Que resposta devo dar à mãe do Guilherme, uma viuva já idosa, cujo filho recebeu alta do Centro Psiquiátrico Pedro II, e que é por ele espancada quase que diariamente, quando ela me pede ajuda? Ou que devo sugerir à Solange, que foi obrigada a construir praticamente uma jaula, onde seu filho adolescente e forte, tem que ser contido para não atacar a mãe e os irmãos menores? Por que a institucionalização continua a existir, para aqueles como Jesus, que pode pagar os altos valores para manter seu filho sob os cuidados de especialistas, em Tiradentes. Mas para quem não pode pagar, o que resta fazer? Recorrer à um recurso extremo, como Jorge e Olívia, que foram obrigados a autorizar a lobotomia do Marcelo, depois das repetidas agressões a familiares e vizinhos, a última das quais por pouco não resultou em morte da vítima inocente?

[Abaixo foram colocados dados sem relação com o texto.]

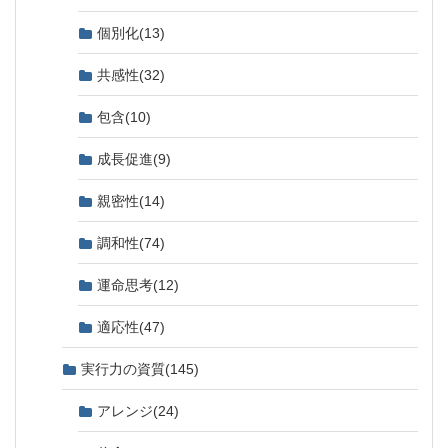
個別化
(13)
共感性
(32)
包含
(10)
成長促進
(9)
親密性
(14)
調和性
(74)
運命思考
(12)
適応性
(47)
実行力の資質
(145)
アレンジ
(24)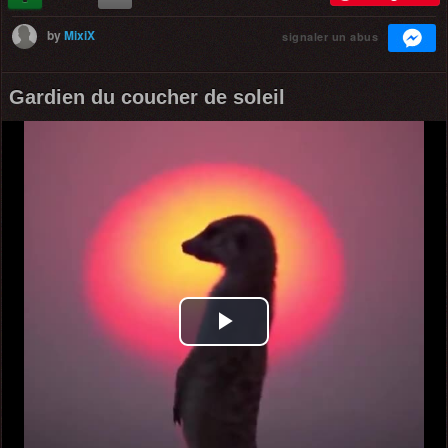
by
MixiX
signaler un abus
Gardien du coucher de soleil
Play
Video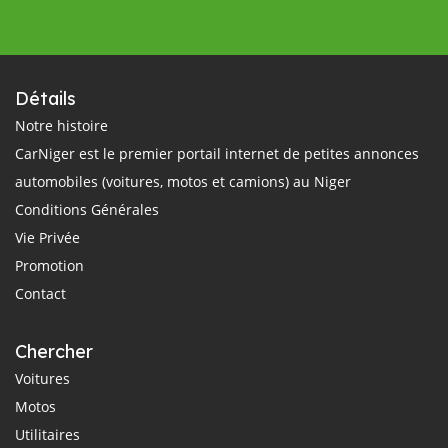
Détails
Notre histoire
CarNiger est le premier portail internet de petites annonces
automobiles (voitures, motos et camions) au Niger
Conditions Générales
Vie Privée
Promotion
Contact
Chercher
Voitures
Motos
Utilitaires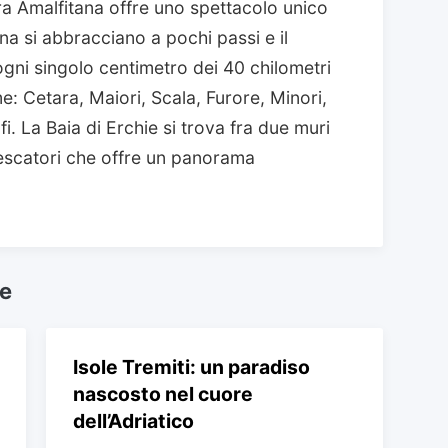
ra Amalfitana offre uno spettacolo unico
 si abbracciano a pochi passi e il
ni singolo centimetro dei 40 chilometri
me: Cetara, Maiori, Scala, Furore, Minori,
i. La Baia di Erchie si trova fra due muri
pescatori che offre un panorama
he
Isole Tremiti: un paradiso
nascosto nel cuore
dell’Adriatico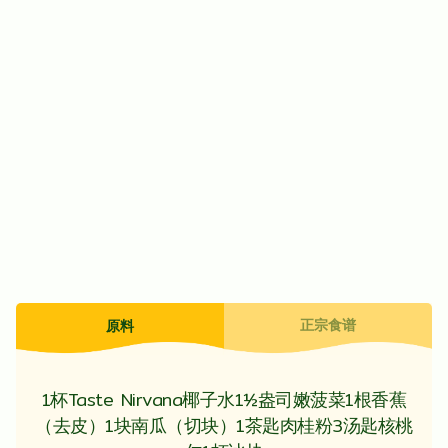
正宗食谱
原料
1杯Taste Nirvana椰子水1½盎司嫩菠菜1根香蕉
（去皮）1块南瓜（切块）1茶匙肉桂粉3汤匙核桃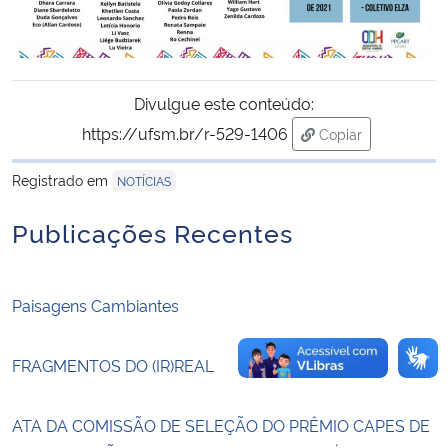
Secretaria-Geral
Secretaria de Governo
Divulgue este conteúdo:
https://ufsm.br/r-529-1406
Copiar
Gabinete de Segurança Institucional
para área de tran
Registrado em
NOTÍCIAS
Advocacia-Geral da União
Publicações Recentes
Banco Central do Brasil
Paisagens Cambiantes
Planalto
FRAGMENTOS DO (IR)REAL
ATA DA COMISSÃO DE SELEÇÃO DO PRÊMIO CAPES DE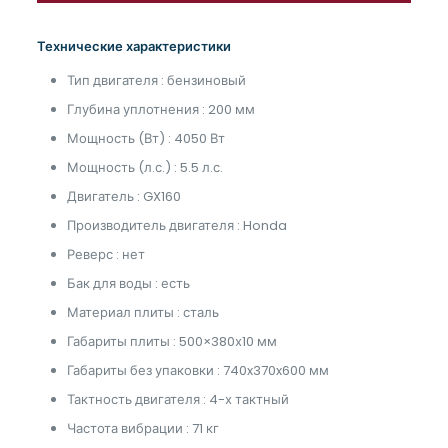
Технические характеристики
Тип двигателя : бензиновый
Глубина уплотнения : 200 мм
Мощность (Вт) : 4050 Вт
Мощность (л.с.) : 5.5 л.с.
Двигатель : GX160
Производитель двигателя : Honda
Реверс : нет
Бак для воды : есть
Материал плиты : сталь
Габариты плиты : 500×380х10 мм
Габариты без упаковки : 740x370x600 мм
Тактность двигателя : 4-х тактный
Частота вибрации : 71 кг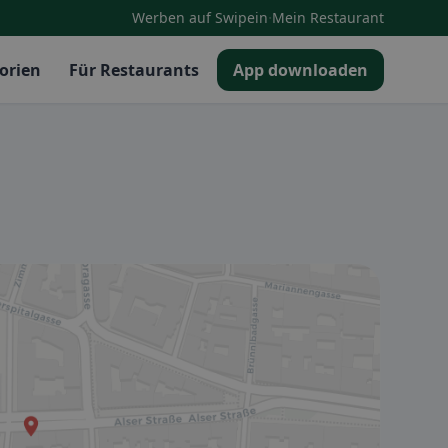
·
Werben auf Swipein
Mein Restaurant
orien
Für Restaurants
App downloaden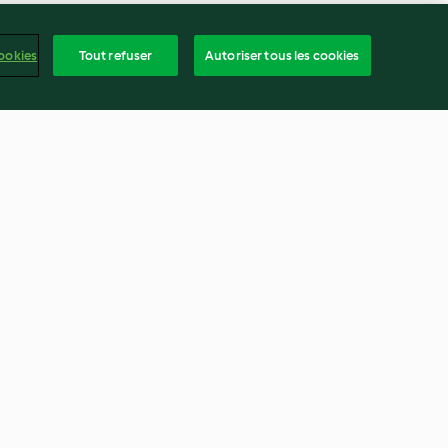
ookies
Tout refuser
Autoriser tous les cookies
t, orange et
Tarte fine aux asperges et à la
ricotta
3.3
(7)
frança
ntenu du rapport
Résilier le contrat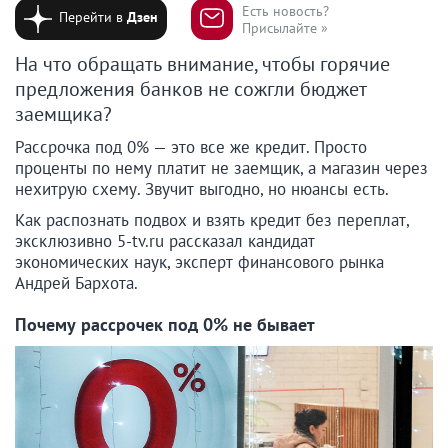
Есть новость?
Перейти в
Дзен
Присылайте »
На что обращать внимание, чтобы горячие
предложения банков не сожгли бюджет
заемщика?
Рассрочка под 0% — это все же кредит. Просто
проценты по нему платит не заемщик, а магазин через
нехитрую схему. Звучит выгодно, но нюансы есть.
Как распознать подвох и взять кредит без переплат,
эксклюзивно 5-tv.ru рассказал кандидат
экономических наук, эксперт финансового рынка
Андрей Бархота.
Почему рассрочек под 0% не бывает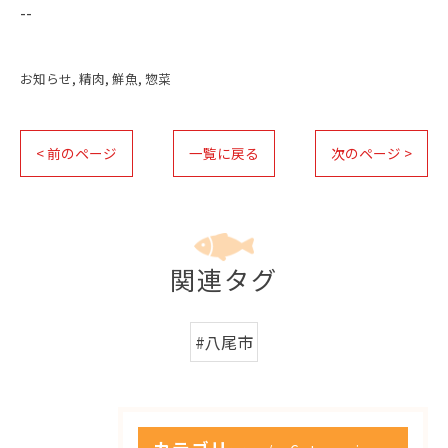
--
お知らせ
精肉
鮮魚
惣菜
< 前のページ
一覧に戻る
次のページ >
関連タグ
#八尾市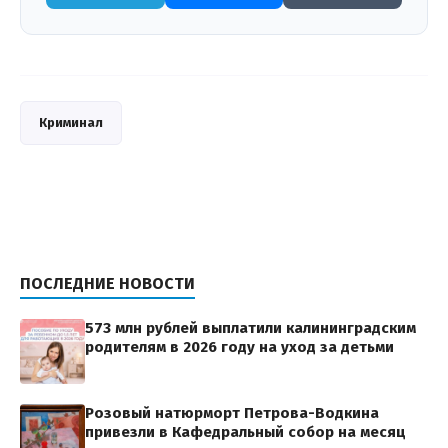
Криминал
ПОСЛЕДНИЕ НОВОСТИ
573 млн рублей выплатили калининградским
родителям в 2026 году на уход за детьми
Розовый натюрморт Петрова-Водкина
привезли в Кафедральный собор на месяц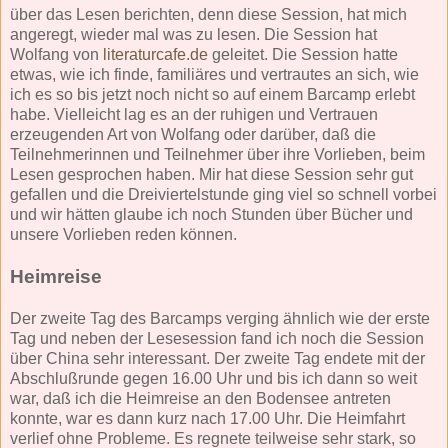
über das Lesen berichten, denn diese Session, hat mich
angeregt, wieder mal was zu lesen. Die Session hat
Wolfang von
literaturcafe.de
geleitet. Die Session hatte
etwas, wie ich finde, familiäres und vertrautes an sich, wie
ich es so bis jetzt noch nicht so auf einem Barcamp erlebt
habe. Vielleicht lag es an der ruhigen und Vertrauen
erzeugenden Art von Wolfang oder darüber, daß die
Teilnehmerinnen und Teilnehmer über ihre Vorlieben, beim
Lesen gesprochen haben. Mir hat diese Session sehr gut
gefallen und die Dreiviertelstunde ging viel so schnell vorbei
und wir hätten glaube ich noch Stunden über Bücher und
unsere Vorlieben reden können.
Heimreise
Der zweite Tag des Barcamps verging ähnlich wie der erste
Tag und neben der Lesesession fand ich noch die Session
über China sehr interessant. Der zweite Tag endete mit der
Abschlußrunde gegen 16.00 Uhr und bis ich dann so weit
war, daß ich die Heimreise an den Bodensee antreten
konnte, war es dann kurz nach 17.00 Uhr. Die Heimfahrt
verlief ohne Probleme. Es regnete teilweise sehr stark, so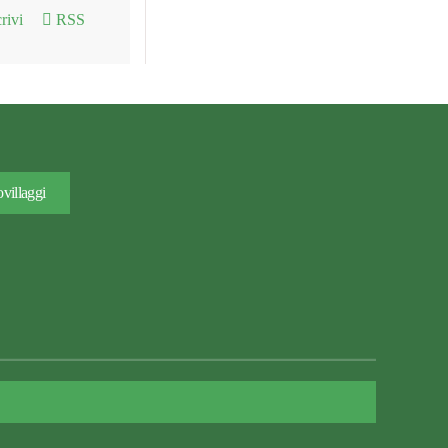
rivi
RSS
villaggi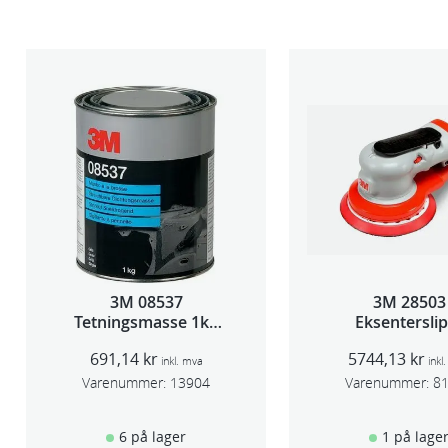
3M 08537
3M 28503
Tetningsmasse 1kg
Eksentersli
boks
f/sentr.avsug
691,14
kr
5744,13
kr
slag 75m
inkl. mva
inkl
Varenummer:
13904
Varenummer:
8
6 på lager
1 på lage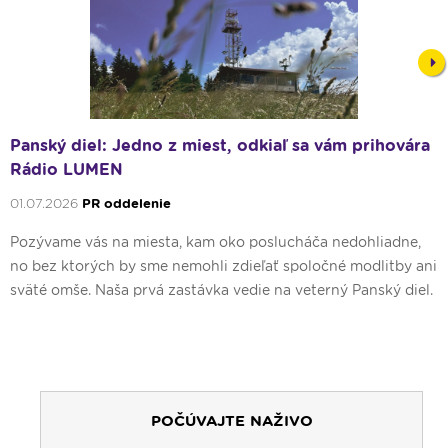
Nex
Panský diel: Jedno z miest, odkiaľ sa vám prihovára
Rádio LUMEN
01.07.2026
PR oddelenie
Pozývame vás na miesta, kam oko poslucháča nedohliadne,
no bez ktorých by sme nemohli zdieľať spoločné modlitby ani
sväté omše. Naša prvá zastávka vedie na veterný Panský diel.
POČÚVAJTE NAŽIVO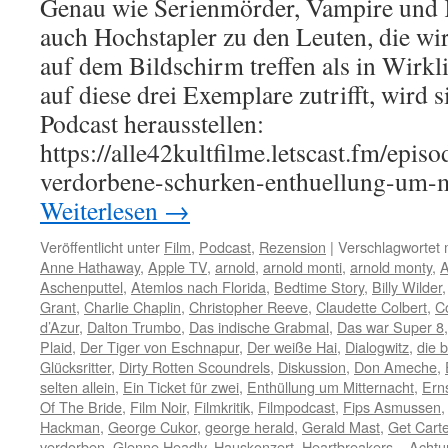
Genau wie Serienmörder, Vampire und K
auch Hochstapler zu den Leuten, die wir
auf dem Bildschirm treffen als in Wirkl
auf diese drei Exemplare zutrifft, wird 
Podcast herausstellen:
https://alle42kultfilme.letscast.fm/epis
verdorbene-schurken-enthuellung-um-
Weiterlesen
→
Veröffentlicht unter
Film
,
Podcast
,
Rezension
|
Verschlagwortet 
Anne Hathaway
,
Apple TV
,
arnold
,
arnold monti
,
arnold monty
,
A
Aschenputtel
,
Atemlos nach Florida
,
Bedtime Story
,
Billy Wilder
Grant
,
Charlie Chaplin
,
Christopher Reeve
,
Claudette Colbert
,
C
d’Azur
,
Dalton Trumbo
,
Das indische Grabmal
,
Das war Super 8
Plaid
,
Der Tiger von Eschnapur
,
Der weiße Hai
,
Dialogwitz
,
die b
Glücksritter
,
Dirty Rotten Scoundrels
,
Diskussion
,
Don Ameche
,
selten allein
,
Ein Ticket für zwei
,
Enthüllung um Mitternacht
,
Erns
Of The Bride
,
Film Noir
,
Filmkritik
,
Filmpodcast
,
Fips Asmussen
Hackman
,
George Cukor
,
george herald
,
Gerald Mast
,
Get Carte
verdorben
,
Glenne Headly
,
Hauskonzert
,
Heartbreakers – Achtu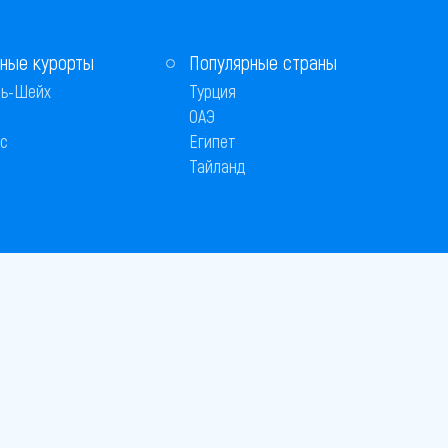
ные курорты
Популярные страны
ь-Шейх
Турция
ОАЭ
с
Египет
Тайланд
Способы оплаты
 © 2005–2026
26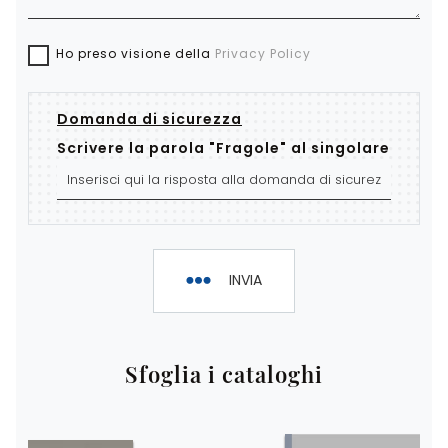
Ho preso visione della
Privacy Policy
Domanda di sicurezza
Scrivere la parola "Fragole" al singolare
INVIA
Sfoglia i cataloghi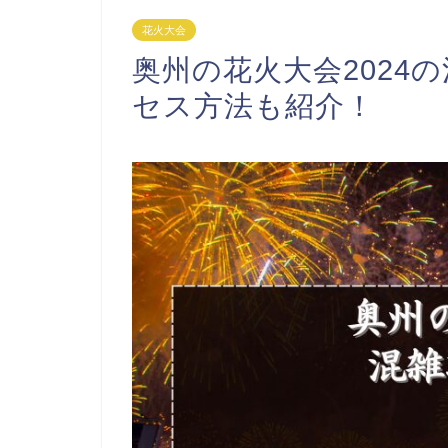
花火大会
奥州の花火大会2024
セス方法も紹介！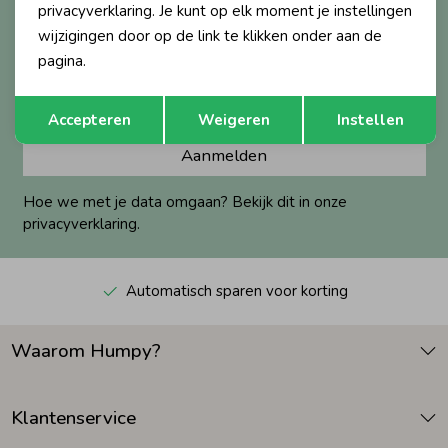
privacyverklaring. Je kunt op elk moment je instellingen
Altijd als eerste op de hoogte?
wijzigingen door op de link te klikken onder aan de
Zomeraccessoires
Ontvang nieuwe collecties, exclusieve acties én direct
pagina.
10% korting* op je eerste bestelling.
Opslaan
Terug
Kledingaccessoires
Accepteren
Weigeren
Instellen
Aanmelden
Beenmode
Hoe we met je data omgaan? Bekijk dit in onze
privacyverklaring.
Winteraccessoires
Automatisch sparen voor korting
Waarom Humpy?
Klantenservice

É verdade que o número de internos tem diminuído acentuadamente. Porém isto não se deve a estas novas diretivas, mas ao enorme arsenal de psicotrópicos que a indústria farmacêutica criou, nas últimas décadas, que se não permitem a cura, pelo menos possibilitam o controle dos surtos dos pacientes. Recursos medicamentosos que estes psicanalistas chamam com desprezo de “camisa de força química”. (os nomes citados foram, evidentemente, trocados, para preservar a privacidade dos envolvidos).